◆ **Source material**
--- START ---

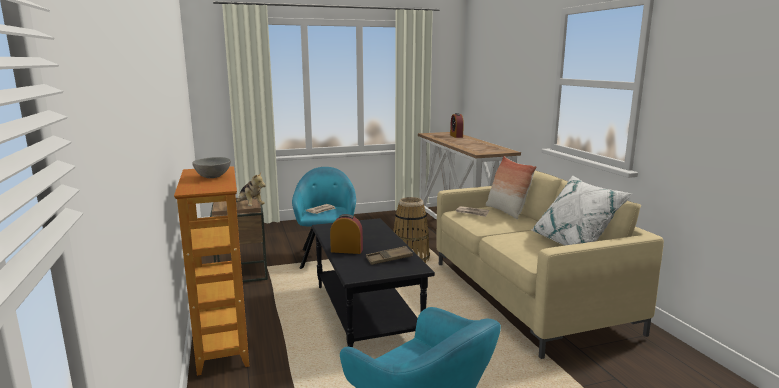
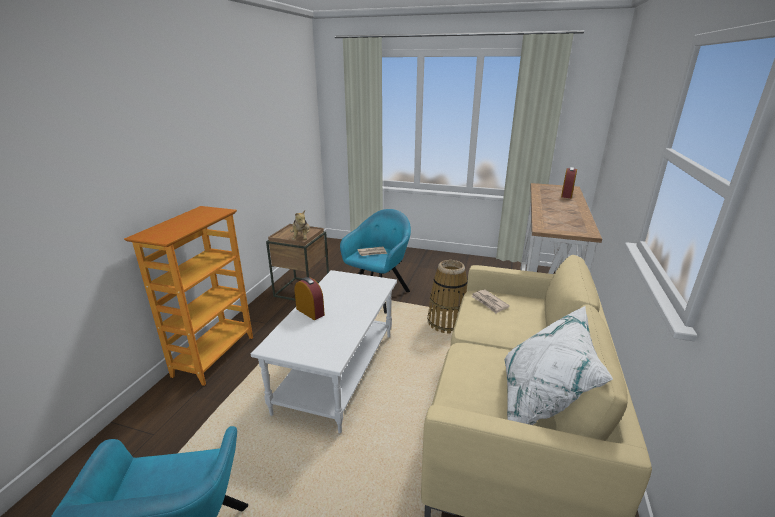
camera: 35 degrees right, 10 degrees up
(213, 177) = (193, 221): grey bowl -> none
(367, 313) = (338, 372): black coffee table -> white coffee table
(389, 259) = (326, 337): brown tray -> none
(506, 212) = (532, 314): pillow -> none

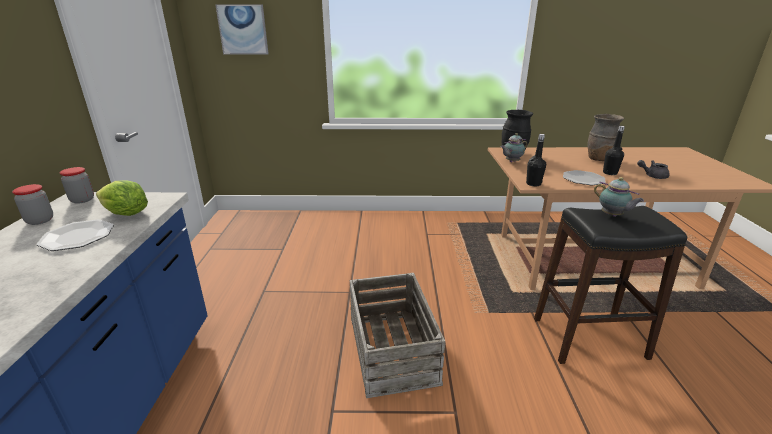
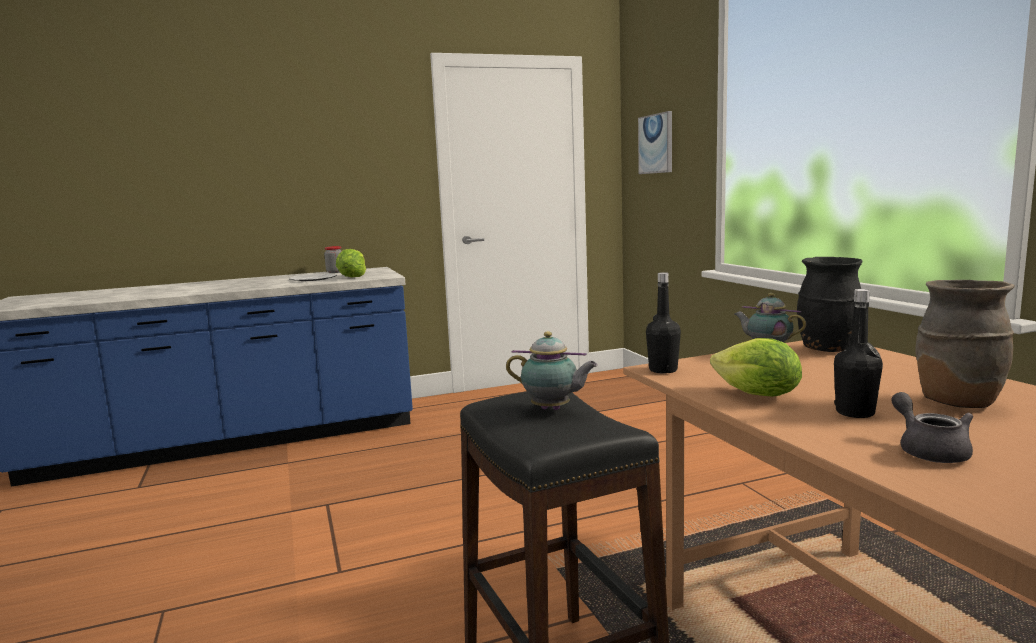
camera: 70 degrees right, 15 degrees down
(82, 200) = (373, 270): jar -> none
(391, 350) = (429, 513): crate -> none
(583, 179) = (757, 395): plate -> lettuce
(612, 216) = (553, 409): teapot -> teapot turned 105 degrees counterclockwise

--- END ---

Leave the pictures out and restate the listing word for word.

camera: 35 degrees right, 10 degrees up
(213, 177) = (193, 221): grey bowl -> none
(367, 313) = (338, 372): black coffee table -> white coffee table
(389, 259) = (326, 337): brown tray -> none
(506, 212) = (532, 314): pillow -> none

camera: 70 degrees right, 15 degrees down
(82, 200) = (373, 270): jar -> none
(391, 350) = (429, 513): crate -> none
(583, 179) = (757, 395): plate -> lettuce
(612, 216) = (553, 409): teapot -> teapot turned 105 degrees counterclockwise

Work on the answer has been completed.